Re: Fault tolerance guarantees of Elasticsearch sink in flink-elasticsearch2?

Posted by Tzu-Li (Gordon) Tai on
URL: http://deprecated-apache-flink-user-mailing-list-archive.369.s1.nabble.com/Fault-tolerance-guarantees-of-Elasticsearch-sink-in-flink-elasticsearch2-tp10982p11044.html

Hi Andrew,

Your observations are correct. Like you mentioned, the current problem circles around how we deal with the pending buffered requests with accordance to Flink’s checkpointing.
I’ve filed a JIRA for this, as well as some thoughts for the solution in the description: https://issues.apache.org/jira/browse/FLINK-5487. What do you think?

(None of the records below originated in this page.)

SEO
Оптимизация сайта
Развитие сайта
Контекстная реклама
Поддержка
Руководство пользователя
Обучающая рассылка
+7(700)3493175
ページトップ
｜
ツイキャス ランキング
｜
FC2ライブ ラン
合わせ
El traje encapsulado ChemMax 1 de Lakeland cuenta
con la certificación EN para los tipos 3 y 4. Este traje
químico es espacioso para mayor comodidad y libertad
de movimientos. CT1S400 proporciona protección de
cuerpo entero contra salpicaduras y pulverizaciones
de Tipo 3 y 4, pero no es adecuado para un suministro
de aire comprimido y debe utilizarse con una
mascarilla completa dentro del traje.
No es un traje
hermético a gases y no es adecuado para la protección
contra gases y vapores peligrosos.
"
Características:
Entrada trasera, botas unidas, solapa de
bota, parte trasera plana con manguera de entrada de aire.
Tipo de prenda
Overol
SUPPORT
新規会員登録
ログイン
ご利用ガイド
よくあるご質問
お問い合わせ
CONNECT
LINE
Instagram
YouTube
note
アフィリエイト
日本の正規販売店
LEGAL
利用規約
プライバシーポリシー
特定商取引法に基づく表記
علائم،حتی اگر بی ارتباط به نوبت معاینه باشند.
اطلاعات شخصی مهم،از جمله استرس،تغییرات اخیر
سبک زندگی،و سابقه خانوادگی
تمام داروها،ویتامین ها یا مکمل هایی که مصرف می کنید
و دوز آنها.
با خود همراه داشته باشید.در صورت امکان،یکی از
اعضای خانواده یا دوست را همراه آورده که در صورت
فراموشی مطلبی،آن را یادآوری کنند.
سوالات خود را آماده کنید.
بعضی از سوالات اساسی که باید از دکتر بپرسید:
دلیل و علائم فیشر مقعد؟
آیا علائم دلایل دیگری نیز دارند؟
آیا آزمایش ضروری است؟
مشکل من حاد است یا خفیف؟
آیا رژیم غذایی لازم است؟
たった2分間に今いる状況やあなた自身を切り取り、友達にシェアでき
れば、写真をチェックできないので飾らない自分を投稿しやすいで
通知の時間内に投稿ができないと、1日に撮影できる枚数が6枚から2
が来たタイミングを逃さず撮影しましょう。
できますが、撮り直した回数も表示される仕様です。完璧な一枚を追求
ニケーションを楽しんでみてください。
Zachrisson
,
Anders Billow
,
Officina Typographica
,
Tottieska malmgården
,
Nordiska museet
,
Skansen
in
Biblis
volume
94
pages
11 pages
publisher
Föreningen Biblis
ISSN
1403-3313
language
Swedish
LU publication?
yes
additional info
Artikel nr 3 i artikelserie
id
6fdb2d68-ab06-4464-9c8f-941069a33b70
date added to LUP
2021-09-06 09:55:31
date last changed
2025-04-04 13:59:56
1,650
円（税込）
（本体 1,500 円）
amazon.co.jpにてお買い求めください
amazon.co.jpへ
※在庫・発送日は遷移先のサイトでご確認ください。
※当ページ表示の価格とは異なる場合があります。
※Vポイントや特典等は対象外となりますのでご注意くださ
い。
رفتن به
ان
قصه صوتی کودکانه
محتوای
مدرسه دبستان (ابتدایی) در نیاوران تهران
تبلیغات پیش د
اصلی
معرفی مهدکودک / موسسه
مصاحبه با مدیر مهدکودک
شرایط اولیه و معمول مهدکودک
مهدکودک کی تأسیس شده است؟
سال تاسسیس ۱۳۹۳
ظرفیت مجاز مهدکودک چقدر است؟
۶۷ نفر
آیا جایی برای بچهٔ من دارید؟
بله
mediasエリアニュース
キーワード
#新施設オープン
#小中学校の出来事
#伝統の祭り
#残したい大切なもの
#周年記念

Thank you for bringing this up! We should probably fix this soon.
There’s already some on-going effort in fixing some other aspects of proper at-least-once support in the Elasticsearch sinks, so I believe this will be brought to attention very soon too.

Cheers,
Gordon




On January 11, 2017 at 3:49:06 PM, Andrew Roberts ([hidden email]) wrote:

I’m trying to understand the guarantees made by Flink’s Elasticsearch sink in terms of message delivery. according to (1), the ES sink offers at-least-once guarantees. This page doesn’t differentiate between flink-elasticsearch and flink-elasticsearch2, so I have to assume for the moment that they both offer that guarantee. However, a look at the code (2) shows that the invoke() method puts the record into a buffer, and then that buffer is flushed to elasticsearch some time later.